Wednesday, 29 May 2024

Korolev Crater, Mars
Credit: ESA/DLR/FUBerlin/AndreaLuck

Korolev Crater, Mars
Korolev is an ice-filled impact crater in the Mare Boreum quadrangle of Mars, located at 73° north latitude and 165° east longitude. The crater is 81.4 kilometers in diameter and contains about 2,200 cubic kilometers of water ice, comparable in volume to Great Bear Lake in northern Canada. Taken by the HRSC onboard ESA's Mars Express spacecraft.

 

Thursday, 30 May 2024

Europa Transiting Jupiter
Credit: NASA / JPL-Caltech / Kevin M. Gill

Europa Transiting Jupiter
The shadow is not that of Europa but a second moon (Io), which is not in this frame. Europa is slightly smaller than Earth's Moon, with an orbital distance from Jupiter of 670,900 km, and is tidally locked, so the same side always faces Jupiter. Jupiter's Great Red Spot (GRS) is a vast cyclonic storm system about three times the size of Earth when Voyager flew by. Since 1979, the GRS has continuously shrunk, slowly changing its shape from an oval to a circle. It is now a little over the size of the Earth only.
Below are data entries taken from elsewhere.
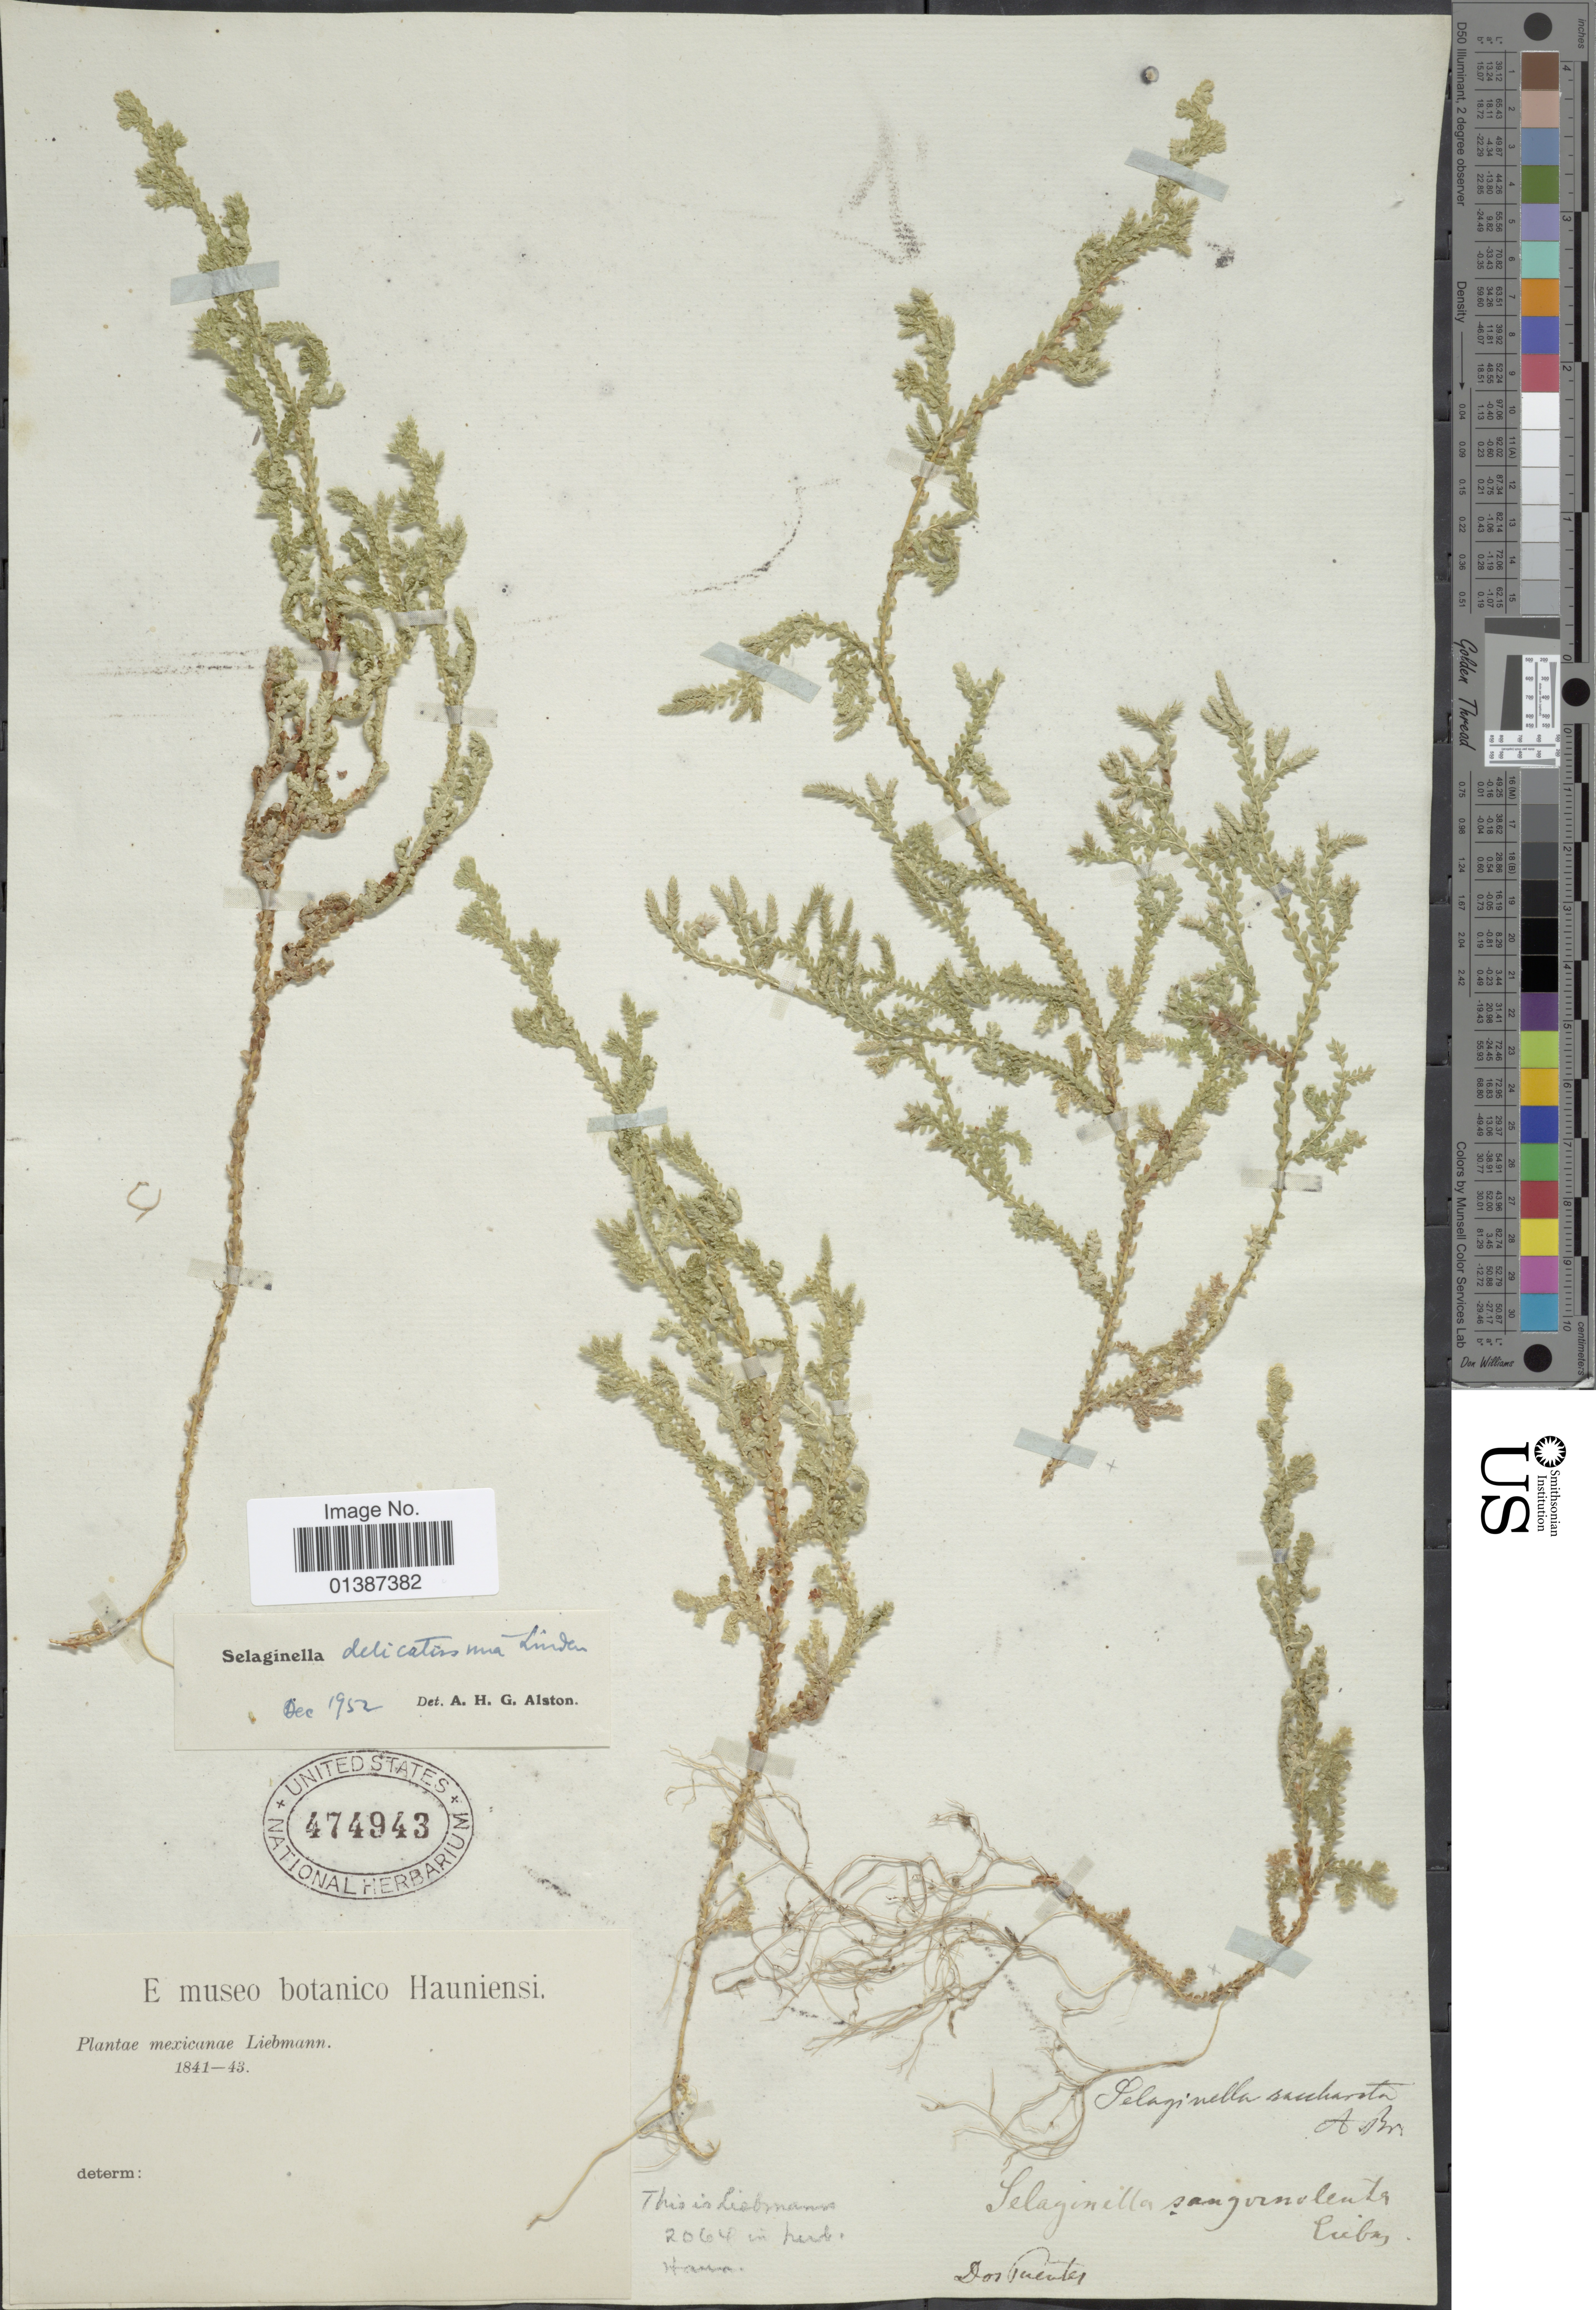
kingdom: Plantae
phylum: Tracheophyta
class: Lycopodiopsida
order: Selaginellales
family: Selaginellaceae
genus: Selaginella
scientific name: Selaginella delicatissima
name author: Linden ex A. Braun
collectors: Liebmann, --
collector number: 2064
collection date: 1841/1843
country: Mexico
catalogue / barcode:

Image captured using orange and violet filters by Voyager 1 on March 3rd, 1979.

 

Friday, 31 May 2024

Saturn and Titan
Credit: NASA/JPL-Caltech/SSI/CICLOPS/Kevin M. Gill

Saturn and Titan
To end our week, we look back at this beautiful picture of Titan and Saturn taken by NASA's Cassini spacecraft on May 22, 2015. Processed using calibrated near-infrared (MT2, CB2) filtered images.